Shohei Ohtani got crazy dollars, but won't be coming to the AL East at least

Hey, O’s fans look at it this way – the O’s Opening Day opponent just became a weaker team. The O’s host the Los Angeles Angels on March 28 to start a new season. And look at it this way – Shohei Ohtani is not coming to the American League East.

Juan Soto is headed our way, but Ohtani is not after agreeing to a staggering deal with the Los Angeles Dodgers for 10 years and $700 million.

When free agency began it was thought Ohtani’s deal might start with a five in front of it. But not a six, right? Well right, it was not a six.

While we wait to find out if this deal does indeed include a massive amount of deferred money, the $70 million dollar average annual value tops the Oakland Athletics entire season payroll for 2023 of $62.2 million per Sportrac. The Orioles, per that outlet, were at $71.1 million for last season.

Ohtani’s deal is such a whopper it doubles the combined totals of the previous two biggest MLB free agent contracts which were the Aaron Judge deal last year of nine years for $360 million and Bryce Harper’s Phillies deal of 13 years for $330 million.

Mike Trout’s $426.5 million dollar deal was officially an extension and not a free agent contract. At $70 million average value per year, Ohtani’s deal works out to $11.67 million per month over a six-month season and to $432,098 per game over a 162-game season.

Reports said it exceeded any deal ever given a pro athlete in North America. Kansas City Chiefs quarterback Patrick Mahomes got a $450 million dollar deal. Soccer star Lionel Messi signed for $674 million in 2017 with FC Barcelona.

Is Ohtani worth that? Heck, is anyone ever? But one outlet stated that he would produce $50 million per year for the Dodgers in marketing and licensing deals.

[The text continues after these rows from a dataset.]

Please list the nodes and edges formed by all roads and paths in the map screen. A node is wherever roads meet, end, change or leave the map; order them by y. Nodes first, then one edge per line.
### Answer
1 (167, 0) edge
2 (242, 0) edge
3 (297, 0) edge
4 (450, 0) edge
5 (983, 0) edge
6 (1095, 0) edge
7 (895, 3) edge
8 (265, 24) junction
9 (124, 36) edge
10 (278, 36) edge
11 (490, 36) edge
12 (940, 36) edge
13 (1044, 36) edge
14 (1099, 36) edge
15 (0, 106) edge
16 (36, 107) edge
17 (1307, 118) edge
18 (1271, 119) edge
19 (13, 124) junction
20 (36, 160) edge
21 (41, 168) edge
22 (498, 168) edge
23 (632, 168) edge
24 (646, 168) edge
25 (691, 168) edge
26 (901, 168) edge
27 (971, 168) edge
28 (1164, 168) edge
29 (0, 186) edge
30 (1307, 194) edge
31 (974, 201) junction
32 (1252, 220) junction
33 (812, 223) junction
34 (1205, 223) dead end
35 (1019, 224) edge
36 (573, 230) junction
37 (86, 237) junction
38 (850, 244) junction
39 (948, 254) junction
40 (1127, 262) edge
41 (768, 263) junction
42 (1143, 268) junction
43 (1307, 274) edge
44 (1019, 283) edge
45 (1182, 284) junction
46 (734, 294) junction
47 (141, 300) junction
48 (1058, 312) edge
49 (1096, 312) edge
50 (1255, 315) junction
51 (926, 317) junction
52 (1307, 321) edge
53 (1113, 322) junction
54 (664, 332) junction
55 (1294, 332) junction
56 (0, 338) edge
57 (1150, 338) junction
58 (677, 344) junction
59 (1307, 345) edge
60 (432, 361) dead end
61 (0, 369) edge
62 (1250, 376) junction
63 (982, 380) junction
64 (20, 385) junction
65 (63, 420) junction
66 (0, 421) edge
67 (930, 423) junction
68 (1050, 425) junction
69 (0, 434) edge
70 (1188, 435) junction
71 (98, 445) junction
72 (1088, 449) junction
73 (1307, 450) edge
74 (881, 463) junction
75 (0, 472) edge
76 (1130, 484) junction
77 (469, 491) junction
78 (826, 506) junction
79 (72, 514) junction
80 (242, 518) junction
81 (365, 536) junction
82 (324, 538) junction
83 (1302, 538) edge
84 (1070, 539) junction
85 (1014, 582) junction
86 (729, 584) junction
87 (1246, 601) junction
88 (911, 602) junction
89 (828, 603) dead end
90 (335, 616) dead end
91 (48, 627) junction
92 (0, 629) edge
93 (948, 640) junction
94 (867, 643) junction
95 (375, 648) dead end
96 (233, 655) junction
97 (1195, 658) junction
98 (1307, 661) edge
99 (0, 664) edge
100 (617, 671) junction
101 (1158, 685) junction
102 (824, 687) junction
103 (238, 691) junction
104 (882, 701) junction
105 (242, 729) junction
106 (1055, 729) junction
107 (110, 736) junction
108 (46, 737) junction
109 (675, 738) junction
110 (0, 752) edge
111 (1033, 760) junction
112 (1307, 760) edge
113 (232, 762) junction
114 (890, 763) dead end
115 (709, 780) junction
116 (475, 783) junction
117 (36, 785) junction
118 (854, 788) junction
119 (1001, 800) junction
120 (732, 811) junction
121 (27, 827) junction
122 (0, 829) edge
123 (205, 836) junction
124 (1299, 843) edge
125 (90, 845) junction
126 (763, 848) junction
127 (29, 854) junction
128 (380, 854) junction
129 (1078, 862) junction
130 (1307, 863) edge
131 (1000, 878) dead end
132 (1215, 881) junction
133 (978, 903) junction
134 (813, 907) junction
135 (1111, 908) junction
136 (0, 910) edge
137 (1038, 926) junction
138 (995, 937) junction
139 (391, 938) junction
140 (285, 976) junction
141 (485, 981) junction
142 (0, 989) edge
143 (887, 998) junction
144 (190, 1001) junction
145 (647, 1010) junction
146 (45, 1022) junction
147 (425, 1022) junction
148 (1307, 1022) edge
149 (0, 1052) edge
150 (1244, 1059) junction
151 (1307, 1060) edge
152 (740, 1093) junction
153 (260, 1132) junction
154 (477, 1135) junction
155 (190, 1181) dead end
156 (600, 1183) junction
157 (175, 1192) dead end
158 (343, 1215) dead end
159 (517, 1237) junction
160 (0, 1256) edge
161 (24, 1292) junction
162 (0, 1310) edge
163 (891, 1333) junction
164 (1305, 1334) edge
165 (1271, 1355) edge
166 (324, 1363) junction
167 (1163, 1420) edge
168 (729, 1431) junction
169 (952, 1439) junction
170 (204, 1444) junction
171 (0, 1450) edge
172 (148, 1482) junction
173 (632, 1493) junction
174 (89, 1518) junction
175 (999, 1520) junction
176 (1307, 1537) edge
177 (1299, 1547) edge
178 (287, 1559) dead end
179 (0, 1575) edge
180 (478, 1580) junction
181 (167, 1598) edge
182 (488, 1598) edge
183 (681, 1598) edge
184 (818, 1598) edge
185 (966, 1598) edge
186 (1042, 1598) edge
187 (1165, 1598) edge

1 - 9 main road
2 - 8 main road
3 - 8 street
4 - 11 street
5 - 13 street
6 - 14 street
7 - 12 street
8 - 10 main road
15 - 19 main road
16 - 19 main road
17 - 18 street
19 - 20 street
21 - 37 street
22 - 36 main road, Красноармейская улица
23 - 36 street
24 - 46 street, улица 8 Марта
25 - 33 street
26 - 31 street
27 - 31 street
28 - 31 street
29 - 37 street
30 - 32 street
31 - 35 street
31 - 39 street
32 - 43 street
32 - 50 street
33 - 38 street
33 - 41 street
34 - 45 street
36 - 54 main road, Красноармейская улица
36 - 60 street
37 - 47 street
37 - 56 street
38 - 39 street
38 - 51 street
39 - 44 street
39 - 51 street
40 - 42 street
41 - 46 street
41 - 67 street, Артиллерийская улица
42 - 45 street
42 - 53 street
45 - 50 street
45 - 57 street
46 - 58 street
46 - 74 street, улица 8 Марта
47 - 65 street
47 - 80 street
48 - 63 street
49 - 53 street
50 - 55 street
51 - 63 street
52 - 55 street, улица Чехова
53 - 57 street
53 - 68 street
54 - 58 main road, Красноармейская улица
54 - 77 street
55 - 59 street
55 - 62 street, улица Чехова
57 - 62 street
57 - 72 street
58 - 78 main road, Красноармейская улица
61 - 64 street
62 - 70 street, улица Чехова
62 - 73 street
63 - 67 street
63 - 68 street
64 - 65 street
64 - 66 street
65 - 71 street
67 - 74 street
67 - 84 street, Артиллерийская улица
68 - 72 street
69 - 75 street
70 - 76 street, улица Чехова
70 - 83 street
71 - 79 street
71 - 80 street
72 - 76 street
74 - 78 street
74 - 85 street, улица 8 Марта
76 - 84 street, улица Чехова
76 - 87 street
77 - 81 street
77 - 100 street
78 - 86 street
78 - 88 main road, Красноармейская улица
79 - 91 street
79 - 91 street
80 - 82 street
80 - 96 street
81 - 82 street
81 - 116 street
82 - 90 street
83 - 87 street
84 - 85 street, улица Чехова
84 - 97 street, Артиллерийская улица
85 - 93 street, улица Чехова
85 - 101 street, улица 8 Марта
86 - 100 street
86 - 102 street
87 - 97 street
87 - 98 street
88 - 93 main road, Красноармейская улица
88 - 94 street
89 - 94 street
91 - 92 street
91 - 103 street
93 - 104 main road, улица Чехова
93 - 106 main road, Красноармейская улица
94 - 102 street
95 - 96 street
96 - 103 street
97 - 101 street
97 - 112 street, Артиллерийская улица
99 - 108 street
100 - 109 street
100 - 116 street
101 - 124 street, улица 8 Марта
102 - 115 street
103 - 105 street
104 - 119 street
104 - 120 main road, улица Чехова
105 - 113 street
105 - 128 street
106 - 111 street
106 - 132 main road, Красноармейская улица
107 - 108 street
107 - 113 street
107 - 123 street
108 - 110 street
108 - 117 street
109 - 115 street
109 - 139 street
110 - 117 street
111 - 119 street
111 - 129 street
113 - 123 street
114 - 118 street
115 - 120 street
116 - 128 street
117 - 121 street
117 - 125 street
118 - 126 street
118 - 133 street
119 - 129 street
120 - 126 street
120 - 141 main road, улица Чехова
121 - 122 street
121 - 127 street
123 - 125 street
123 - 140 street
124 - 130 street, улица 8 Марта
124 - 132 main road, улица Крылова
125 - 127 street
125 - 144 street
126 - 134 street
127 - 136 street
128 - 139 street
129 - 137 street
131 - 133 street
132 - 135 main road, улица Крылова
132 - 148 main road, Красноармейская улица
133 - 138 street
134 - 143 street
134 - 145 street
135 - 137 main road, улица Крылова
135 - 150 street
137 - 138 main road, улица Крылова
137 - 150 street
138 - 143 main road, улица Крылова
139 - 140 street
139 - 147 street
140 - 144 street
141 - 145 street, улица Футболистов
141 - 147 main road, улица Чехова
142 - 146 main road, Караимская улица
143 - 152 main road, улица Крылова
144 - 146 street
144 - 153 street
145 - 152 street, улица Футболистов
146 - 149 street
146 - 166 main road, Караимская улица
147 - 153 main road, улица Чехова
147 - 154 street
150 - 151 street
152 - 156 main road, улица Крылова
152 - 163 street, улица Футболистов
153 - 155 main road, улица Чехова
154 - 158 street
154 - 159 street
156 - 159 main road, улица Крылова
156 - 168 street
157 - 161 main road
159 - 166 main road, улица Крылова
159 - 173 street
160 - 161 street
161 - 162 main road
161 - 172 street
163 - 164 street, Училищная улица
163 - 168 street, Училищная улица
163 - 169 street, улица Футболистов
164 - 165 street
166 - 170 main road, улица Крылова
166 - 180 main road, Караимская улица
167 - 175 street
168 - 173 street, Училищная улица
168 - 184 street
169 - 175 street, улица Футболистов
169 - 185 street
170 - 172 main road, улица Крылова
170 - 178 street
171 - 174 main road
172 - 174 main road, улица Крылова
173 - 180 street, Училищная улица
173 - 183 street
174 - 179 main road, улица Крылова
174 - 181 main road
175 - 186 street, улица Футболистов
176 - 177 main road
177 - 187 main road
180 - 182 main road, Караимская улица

The money is crazy and now the Dodgers could start a lineup with a top three of Mookie Betts, Ohtani and Freddie Freeman in some order. They have combined for four MVP awards. Ohtani himself would probably have three straight MVPs (he won in 2021 and 2023) had Judge not hit 62 homers in the 2022 season.

Ohtani now could join Frank Robinson as the only players in MLB history to win MVP awards in both leagues. The Orioles will face the Dodgers once this year by the way, on Aug. 27-29 at Dodger Stadium.

Last season in just 135 games, Ohtani hit .304/.412/.654/.1.066 with 26 doubles, eight triples, 44 homers, 102 runs, 20 steals and 95 RBIs. He had a 3.14 ERA in the mound in 23 starts, but September surgery will keep him from pitching until the 2025 season. Didn't hurt him when it came to the dollars however.

He is basically a modern day Babe Ruth and in 2023 produced an OPS+ of 184 and an ERA+ of 142.

But as the 2024 season begins, no doubt some fans around baseball will be rooting against the Dodgers and their $700 million dollar man. And as great as Ohtani is, he played with Trout with the Angels and they never made the playoffs. They never came close. Ohtani has been with the Angels since 2018 and in five full seasons since then, the Angels averaged just 75 wins. In six seasons, they never had one winning season with Ohtani. Not one.

But the Dodgers are already a great team. The rich and the great got richer and greater I guess. They have won the NL West in 10 of the last 11 years, have won 100 or in five of the last six full seasons and won the 2020 World Series. Ohtani now joins a club that won 100 games last year while ranking second in the majors in runs per game (5.59) and with a .795 team OPS.

Ohtani with the Dodgers should be something to watch. But at least we won’t be watching it in the AL East.